Lorsque vous restez à jeun pendant plusieurs heures – la nuit, par exemple – votre foie libère plus de glucose pour alimenter votre corps en énergie, et votre pancréas doit alors sécréter alors plus d’insuline. «Cela dure jusqu’à ce que le pancréas s’enraye, indique David Jenkins. Alors, il cesse de fonctionner et vous commencez à voir monter votre glycémie.» 

Quels sont les risques liés au prédiabète?

Le principal risque associé au prédiabète est l’augmentation de la glycémie au point qu’elle atteint le taux caractéristique du diabète de type 2. Dans ce cas, on peut ressentir de la fatigue et prendre du poids de manière inexpliquée. On remarquera aussi qu’on urine plus abondamment que la normale et, par conséquent, qu’on a extrêmement soif. 

Le prédiabète a d’autres effets nocifs. À plus petite échelle, il reproduit ce qui se passe dans le corps lorsqu’on est atteint de diabète de type 2; de ce fait, plusieurs effets secondaires du diabète peuvent aussi se manifester en cas de prédiabète. «Avec le temps, les vaisseaux sanguins peuvent être endommagés, ce qui augmente le risque de maladie cardiovasculaire ou de dommages rénaux ou oculaires», ajoute le docteur Jenkins. 

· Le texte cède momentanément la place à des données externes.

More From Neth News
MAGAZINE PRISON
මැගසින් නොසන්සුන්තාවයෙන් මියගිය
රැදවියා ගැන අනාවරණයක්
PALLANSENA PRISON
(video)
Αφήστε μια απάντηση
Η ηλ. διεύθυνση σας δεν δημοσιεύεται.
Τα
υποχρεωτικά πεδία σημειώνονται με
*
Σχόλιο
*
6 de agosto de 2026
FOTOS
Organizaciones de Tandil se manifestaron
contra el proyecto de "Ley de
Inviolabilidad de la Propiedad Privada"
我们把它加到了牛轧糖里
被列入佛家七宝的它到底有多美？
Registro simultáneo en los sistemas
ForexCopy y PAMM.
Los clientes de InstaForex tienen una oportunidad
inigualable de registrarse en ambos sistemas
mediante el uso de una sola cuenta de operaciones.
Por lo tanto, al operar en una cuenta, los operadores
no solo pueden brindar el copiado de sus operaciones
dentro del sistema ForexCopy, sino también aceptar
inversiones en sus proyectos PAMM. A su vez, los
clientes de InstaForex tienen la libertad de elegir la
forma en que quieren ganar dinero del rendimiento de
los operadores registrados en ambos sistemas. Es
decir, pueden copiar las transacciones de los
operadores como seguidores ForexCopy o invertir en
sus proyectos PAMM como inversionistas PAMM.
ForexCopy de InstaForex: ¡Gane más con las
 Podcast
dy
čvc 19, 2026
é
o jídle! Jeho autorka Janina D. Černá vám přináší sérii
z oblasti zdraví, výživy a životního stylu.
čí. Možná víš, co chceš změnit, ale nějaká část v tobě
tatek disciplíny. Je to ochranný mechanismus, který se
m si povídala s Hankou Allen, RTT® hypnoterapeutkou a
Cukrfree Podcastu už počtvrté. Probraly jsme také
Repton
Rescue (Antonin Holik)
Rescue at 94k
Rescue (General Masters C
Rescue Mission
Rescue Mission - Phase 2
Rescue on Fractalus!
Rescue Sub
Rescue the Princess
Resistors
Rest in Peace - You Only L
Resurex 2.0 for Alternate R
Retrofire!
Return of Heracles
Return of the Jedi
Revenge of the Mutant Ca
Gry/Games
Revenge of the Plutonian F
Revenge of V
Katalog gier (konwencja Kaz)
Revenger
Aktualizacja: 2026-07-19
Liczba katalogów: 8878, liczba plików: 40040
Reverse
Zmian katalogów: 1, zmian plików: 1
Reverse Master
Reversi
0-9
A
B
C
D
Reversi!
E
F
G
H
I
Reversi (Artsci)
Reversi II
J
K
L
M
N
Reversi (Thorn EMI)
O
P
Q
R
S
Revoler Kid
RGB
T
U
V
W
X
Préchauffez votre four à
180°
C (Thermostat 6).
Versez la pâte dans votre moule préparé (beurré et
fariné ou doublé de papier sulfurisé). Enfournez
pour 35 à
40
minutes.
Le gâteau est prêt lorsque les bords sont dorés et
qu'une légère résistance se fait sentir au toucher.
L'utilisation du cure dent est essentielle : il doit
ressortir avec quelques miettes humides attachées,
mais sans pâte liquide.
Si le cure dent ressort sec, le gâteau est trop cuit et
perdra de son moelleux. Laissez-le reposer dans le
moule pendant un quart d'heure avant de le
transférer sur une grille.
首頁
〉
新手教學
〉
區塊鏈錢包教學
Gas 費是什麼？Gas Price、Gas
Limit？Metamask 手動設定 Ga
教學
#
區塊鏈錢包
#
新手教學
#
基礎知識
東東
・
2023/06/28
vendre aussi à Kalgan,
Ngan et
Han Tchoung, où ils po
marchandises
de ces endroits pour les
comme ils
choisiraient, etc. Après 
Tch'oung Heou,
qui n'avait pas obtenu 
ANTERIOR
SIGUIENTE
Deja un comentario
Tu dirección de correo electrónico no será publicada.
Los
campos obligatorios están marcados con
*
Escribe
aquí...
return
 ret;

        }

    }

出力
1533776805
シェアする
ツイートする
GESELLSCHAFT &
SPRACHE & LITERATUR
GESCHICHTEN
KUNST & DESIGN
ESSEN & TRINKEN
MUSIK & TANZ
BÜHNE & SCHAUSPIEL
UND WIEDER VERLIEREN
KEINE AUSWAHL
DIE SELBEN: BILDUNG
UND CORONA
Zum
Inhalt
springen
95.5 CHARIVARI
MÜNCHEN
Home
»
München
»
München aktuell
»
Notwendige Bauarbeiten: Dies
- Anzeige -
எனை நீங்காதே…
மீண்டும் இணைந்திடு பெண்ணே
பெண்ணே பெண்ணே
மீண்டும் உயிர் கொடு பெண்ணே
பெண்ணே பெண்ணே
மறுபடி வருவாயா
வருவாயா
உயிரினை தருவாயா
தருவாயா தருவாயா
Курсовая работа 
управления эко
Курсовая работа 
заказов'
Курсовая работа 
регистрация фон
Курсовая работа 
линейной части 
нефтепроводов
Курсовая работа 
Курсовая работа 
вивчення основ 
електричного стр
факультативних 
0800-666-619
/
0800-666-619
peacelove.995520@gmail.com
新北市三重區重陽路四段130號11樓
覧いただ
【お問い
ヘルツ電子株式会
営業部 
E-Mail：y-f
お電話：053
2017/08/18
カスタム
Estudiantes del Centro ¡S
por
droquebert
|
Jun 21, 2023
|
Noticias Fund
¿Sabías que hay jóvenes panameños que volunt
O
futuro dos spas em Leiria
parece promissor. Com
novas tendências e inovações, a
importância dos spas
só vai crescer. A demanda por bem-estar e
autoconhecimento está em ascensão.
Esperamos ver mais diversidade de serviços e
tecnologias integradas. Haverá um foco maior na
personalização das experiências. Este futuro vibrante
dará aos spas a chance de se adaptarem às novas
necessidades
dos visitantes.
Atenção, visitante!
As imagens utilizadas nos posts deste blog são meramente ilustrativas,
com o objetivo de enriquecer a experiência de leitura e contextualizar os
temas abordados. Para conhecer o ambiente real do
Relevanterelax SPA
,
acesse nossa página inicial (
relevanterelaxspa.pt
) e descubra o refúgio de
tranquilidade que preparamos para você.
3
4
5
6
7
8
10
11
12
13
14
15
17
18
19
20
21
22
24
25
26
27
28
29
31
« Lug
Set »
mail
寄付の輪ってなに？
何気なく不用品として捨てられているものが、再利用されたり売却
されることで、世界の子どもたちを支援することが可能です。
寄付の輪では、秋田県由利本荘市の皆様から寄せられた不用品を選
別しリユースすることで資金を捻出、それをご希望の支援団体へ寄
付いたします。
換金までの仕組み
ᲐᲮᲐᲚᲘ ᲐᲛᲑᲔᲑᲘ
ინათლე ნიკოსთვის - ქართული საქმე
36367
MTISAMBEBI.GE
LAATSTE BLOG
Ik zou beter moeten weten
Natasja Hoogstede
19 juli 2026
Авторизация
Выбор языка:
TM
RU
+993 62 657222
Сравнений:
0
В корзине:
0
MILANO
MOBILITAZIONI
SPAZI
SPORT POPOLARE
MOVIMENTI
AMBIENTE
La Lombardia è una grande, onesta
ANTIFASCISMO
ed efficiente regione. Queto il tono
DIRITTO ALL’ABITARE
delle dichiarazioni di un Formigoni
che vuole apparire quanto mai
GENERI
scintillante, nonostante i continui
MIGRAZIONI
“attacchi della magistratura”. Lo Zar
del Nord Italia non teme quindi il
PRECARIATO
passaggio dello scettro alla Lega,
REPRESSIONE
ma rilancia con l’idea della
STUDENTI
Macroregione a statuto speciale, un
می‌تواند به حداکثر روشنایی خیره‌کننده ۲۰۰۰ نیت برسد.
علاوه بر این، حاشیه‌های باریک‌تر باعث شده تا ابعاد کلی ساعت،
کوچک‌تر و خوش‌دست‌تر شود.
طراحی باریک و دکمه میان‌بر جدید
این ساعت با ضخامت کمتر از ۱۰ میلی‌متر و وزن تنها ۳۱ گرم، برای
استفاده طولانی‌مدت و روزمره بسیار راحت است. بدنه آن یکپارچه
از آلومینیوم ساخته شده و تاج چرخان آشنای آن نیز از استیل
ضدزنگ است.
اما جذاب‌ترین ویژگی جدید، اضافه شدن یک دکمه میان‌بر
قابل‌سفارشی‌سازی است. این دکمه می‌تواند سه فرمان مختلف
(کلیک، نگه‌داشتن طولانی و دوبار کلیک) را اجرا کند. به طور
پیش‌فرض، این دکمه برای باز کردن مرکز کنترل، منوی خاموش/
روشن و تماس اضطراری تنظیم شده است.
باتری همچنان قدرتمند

Ne désespérez pas, cependant! En changeant vos habitudes de vie, vous pouvez prévenir (et contrer) le prédiabète.

Heureusement, vous n’avez pas besoin de tonnes d’outils santé ou de coûteux suppléments pour gérer le risque de prédiabète. Selon David Jenkins, la meilleure protection contre le prédiabète réside simplement dans l’application des principes fondamentaux d’une vie saine. Voici ce qu’il faut faire :

  • Maintenir un poids santé. L’embonpoint est le principal facteur de risque du prédiabète et du diabète de type 2. Des recherches menées au Leicester General Hospital au Royaume-Uni ont permis d’établir que même une petite perte de poids, maintenue durablement, est suffisante pour atténuer le risque et même contrer le prédiabète.
  • Garder la forme et rester actif. L’activité physique régulière vous aide à maintenir un poids santé et à développer vos muscles; vous aurez ainsi plus de tissu musculaire pour utiliser le glucose sanguin.
  • Manger des aliments frais et sains. Faites le plein de légumes! «En mangeant surtout des aliments végétaux et en consommant moins de viande, vous pourriez réduire votre risque», affirme le docteur Jenkins. En outre, la gestion de l’apport calorique permet d’éviter une prise de poids qui entraînerait l’augmentation du risque de prédiabète.
  • Bien dormir. Le sommeil est essentiel pour votre santé globale et certains indices suggèrent qu’il pourrait également contribuer à la gestion du risque de prédiabète.  

Répondez au questionnaire CANRISK

Si le prédiabète vous préoccupe, répondez au questionnaire canadien sur le risque de diabète pour avoir une idée du risque que vous présentez, et parlez à votre médecin de ce qui vous préoccupe. En vous attaquant tôt au prédiabète, vous pouvez agir rapidement pour atténuer et même éliminer le risque de diabète de type 2. Vous vous assurerez ainsi de faire ce qu’il faut pour rester en santé toute votre vie.